# What to produce
Write out exactly the lines below that run from the one containing "Learning how to" through the one containing "Street Lighting |", both included, with no other lines.

# Recorded data
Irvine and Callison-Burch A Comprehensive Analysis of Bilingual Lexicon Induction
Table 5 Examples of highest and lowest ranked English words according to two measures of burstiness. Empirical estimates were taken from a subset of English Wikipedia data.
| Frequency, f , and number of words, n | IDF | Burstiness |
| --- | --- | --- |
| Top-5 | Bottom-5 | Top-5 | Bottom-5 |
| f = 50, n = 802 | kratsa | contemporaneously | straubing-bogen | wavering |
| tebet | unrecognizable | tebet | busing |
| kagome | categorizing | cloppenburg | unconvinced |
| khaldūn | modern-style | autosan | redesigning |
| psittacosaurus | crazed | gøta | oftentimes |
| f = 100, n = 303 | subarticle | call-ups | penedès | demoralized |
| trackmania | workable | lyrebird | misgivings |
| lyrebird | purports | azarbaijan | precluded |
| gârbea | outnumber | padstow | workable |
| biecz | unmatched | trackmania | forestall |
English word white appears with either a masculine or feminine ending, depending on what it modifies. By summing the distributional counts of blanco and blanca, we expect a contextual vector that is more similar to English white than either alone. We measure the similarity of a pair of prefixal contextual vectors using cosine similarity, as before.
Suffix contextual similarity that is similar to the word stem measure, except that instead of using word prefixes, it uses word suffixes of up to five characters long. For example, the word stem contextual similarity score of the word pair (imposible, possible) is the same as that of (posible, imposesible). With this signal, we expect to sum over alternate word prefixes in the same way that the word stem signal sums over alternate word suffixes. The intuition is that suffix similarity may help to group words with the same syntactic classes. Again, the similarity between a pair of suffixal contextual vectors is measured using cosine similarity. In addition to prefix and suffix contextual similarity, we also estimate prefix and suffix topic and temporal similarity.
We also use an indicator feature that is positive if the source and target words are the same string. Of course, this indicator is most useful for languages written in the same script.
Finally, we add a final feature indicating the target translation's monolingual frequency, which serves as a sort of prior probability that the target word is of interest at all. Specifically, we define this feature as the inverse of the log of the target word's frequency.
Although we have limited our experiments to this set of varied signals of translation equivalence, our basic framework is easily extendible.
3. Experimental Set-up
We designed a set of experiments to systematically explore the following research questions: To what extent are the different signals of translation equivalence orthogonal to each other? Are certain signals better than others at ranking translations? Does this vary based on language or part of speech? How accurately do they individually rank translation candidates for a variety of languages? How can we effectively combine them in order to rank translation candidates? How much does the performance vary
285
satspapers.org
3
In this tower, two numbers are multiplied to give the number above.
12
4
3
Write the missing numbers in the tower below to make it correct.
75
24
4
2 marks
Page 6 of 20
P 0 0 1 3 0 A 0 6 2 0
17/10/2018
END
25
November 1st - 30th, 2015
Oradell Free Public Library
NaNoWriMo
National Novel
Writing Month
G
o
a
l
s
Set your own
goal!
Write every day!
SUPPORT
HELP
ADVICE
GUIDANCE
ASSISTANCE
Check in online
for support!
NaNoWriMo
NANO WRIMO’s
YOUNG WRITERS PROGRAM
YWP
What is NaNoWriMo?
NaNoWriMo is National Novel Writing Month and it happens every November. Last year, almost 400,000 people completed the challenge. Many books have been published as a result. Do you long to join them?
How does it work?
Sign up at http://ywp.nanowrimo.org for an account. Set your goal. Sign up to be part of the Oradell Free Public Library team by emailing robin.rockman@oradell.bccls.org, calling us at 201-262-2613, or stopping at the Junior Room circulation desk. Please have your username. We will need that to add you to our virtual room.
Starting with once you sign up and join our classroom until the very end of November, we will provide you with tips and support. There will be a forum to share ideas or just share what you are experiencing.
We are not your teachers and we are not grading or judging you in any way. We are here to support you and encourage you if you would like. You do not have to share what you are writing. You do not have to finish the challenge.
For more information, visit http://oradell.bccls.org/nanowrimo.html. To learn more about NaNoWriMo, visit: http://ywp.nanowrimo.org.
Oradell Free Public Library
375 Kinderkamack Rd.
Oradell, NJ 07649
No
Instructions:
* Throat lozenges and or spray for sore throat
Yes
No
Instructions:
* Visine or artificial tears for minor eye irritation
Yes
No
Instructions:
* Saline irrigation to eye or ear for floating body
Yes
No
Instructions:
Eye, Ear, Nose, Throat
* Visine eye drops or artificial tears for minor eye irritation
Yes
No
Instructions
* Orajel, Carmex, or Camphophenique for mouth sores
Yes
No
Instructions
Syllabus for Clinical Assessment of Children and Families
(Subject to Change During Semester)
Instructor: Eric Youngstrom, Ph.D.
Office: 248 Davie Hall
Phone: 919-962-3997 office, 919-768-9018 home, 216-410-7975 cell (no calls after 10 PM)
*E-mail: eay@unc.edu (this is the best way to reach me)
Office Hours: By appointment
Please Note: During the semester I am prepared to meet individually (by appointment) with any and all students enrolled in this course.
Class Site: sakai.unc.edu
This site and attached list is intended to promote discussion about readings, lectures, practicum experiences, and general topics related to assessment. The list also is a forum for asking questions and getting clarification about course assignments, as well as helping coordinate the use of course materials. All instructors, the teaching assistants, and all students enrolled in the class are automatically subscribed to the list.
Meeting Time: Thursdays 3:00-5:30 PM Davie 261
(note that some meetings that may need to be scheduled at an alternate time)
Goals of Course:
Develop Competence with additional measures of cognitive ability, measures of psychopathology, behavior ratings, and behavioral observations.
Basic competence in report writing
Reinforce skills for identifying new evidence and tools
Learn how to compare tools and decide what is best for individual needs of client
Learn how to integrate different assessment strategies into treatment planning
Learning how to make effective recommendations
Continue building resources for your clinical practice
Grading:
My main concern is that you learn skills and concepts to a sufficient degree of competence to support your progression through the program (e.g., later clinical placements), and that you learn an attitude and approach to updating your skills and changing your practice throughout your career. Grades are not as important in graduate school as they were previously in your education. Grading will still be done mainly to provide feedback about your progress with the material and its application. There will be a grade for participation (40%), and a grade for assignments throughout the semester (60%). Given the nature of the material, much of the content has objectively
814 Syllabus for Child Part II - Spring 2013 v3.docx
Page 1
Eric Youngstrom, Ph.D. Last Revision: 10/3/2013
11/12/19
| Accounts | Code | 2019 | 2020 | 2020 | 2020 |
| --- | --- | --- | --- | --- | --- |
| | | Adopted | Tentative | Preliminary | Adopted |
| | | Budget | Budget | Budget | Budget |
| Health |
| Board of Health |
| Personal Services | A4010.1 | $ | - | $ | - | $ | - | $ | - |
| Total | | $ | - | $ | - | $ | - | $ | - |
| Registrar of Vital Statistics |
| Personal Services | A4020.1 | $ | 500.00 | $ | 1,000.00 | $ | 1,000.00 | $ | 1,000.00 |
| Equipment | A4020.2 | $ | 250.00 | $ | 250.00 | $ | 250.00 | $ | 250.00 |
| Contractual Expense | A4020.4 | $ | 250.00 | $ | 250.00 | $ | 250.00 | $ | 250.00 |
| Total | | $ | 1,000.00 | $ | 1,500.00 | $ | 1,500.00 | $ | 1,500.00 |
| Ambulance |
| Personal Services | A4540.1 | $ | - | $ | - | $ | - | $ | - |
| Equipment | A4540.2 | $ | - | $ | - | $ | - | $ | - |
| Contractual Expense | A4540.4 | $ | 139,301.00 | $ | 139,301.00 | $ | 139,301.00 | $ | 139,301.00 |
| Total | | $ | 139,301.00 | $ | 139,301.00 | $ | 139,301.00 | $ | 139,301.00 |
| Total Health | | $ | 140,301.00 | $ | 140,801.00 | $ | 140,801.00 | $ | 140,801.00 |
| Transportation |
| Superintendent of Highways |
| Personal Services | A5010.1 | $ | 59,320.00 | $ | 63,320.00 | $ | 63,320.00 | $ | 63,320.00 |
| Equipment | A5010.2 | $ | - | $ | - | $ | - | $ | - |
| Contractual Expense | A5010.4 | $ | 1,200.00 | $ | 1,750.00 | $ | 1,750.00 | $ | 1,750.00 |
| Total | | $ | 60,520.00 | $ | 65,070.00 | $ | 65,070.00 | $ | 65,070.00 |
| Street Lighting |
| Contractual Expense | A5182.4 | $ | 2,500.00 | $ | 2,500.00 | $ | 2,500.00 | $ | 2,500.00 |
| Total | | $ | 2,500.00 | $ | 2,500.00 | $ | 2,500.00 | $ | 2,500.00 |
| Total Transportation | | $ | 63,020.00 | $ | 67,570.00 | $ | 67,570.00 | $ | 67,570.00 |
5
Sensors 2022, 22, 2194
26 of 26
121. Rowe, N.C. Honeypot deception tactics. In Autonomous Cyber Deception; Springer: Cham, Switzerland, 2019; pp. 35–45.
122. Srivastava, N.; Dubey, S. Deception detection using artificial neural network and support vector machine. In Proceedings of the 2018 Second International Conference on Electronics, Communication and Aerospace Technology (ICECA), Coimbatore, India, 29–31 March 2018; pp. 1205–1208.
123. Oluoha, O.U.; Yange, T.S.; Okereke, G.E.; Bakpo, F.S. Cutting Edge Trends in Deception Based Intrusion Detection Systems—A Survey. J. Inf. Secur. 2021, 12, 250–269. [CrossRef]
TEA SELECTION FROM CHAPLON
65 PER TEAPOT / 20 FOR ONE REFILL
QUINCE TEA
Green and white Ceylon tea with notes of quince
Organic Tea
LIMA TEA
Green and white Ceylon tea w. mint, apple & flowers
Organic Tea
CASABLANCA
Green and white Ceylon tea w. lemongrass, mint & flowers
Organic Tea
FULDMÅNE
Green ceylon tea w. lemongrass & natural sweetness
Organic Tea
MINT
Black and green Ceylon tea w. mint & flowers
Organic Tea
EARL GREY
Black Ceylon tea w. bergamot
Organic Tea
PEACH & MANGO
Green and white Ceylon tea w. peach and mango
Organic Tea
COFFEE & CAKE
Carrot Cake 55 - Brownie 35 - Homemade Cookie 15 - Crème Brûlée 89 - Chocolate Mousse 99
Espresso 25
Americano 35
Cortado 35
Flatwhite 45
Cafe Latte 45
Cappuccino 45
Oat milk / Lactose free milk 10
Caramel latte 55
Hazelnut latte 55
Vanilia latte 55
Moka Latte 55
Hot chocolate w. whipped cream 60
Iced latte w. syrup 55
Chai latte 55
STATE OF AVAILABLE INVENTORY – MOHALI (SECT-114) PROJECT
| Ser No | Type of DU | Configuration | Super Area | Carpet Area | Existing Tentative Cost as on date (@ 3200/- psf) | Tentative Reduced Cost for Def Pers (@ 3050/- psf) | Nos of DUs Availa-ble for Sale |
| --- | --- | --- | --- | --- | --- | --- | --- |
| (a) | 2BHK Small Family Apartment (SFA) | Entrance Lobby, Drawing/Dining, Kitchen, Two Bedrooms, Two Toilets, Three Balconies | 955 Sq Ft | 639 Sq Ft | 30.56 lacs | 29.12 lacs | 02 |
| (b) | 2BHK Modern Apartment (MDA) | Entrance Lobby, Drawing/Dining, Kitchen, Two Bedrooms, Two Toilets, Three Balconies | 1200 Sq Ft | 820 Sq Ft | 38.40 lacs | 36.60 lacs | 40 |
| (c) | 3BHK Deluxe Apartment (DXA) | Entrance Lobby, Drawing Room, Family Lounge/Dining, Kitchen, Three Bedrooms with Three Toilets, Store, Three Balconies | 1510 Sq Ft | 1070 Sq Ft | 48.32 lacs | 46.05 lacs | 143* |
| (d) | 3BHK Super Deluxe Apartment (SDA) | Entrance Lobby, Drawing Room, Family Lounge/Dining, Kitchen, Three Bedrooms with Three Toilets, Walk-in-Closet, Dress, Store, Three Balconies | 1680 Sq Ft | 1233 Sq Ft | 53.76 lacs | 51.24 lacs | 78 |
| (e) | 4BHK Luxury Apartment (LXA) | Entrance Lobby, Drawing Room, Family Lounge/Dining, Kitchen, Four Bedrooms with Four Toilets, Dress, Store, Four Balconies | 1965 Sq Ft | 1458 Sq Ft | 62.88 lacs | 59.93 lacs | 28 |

# Answer box
Learning how to make effective recommendations
Continue building resources for your clinical practice
Grading:
My main concern is that you learn skills and concepts to a sufficient degree of competence to support your progression through the program (e.g., later clinical placements), and that you learn an attitude and approach to updating your skills and changing your practice throughout your career. Grades are not as important in graduate school as they were previously in your education. Grading will still be done mainly to provide feedback about your progress with the material and its application. There will be a grade for participation (40%), and a grade for assignments throughout the semester (60%). Given the nature of the material, much of the content has objectively
814 Syllabus for Child Part II - Spring 2013 v3.docx
Page 1
Eric Youngstrom, Ph.D. Last Revision: 10/3/2013
11/12/19
| Accounts | Code | 2019 | 2020 | 2020 | 2020 |
| --- | --- | --- | --- | --- | --- |
| | | Adopted | Tentative | Preliminary | Adopted |
| | | Budget | Budget | Budget | Budget |
| Health |
| Board of Health |
| Personal Services | A4010.1 | $ | - | $ | - | $ | - | $ | - |
| Total | | $ | - | $ | - | $ | - | $ | - |
| Registrar of Vital Statistics |
| Personal Services | A4020.1 | $ | 500.00 | $ | 1,000.00 | $ | 1,000.00 | $ | 1,000.00 |
| Equipment | A4020.2 | $ | 250.00 | $ | 250.00 | $ | 250.00 | $ | 250.00 |
| Contractual Expense | A4020.4 | $ | 250.00 | $ | 250.00 | $ | 250.00 | $ | 250.00 |
| Total | | $ | 1,000.00 | $ | 1,500.00 | $ | 1,500.00 | $ | 1,500.00 |
| Ambulance |
| Personal Services | A4540.1 | $ | - | $ | - | $ | - | $ | - |
| Equipment | A4540.2 | $ | - | $ | - | $ | - | $ | - |
| Contractual Expense | A4540.4 | $ | 139,301.00 | $ | 139,301.00 | $ | 139,301.00 | $ | 139,301.00 |
| Total | | $ | 139,301.00 | $ | 139,301.00 | $ | 139,301.00 | $ | 139,301.00 |
| Total Health | | $ | 140,301.00 | $ | 140,801.00 | $ | 140,801.00 | $ | 140,801.00 |
| Transportation |
| Superintendent of Highways |
| Personal Services | A5010.1 | $ | 59,320.00 | $ | 63,320.00 | $ | 63,320.00 | $ | 63,320.00 |
| Equipment | A5010.2 | $ | - | $ | - | $ | - | $ | - |
| Contractual Expense | A5010.4 | $ | 1,200.00 | $ | 1,750.00 | $ | 1,750.00 | $ | 1,750.00 |
| Total | | $ | 60,520.00 | $ | 65,070.00 | $ | 65,070.00 | $ | 65,070.00 |
| Street Lighting |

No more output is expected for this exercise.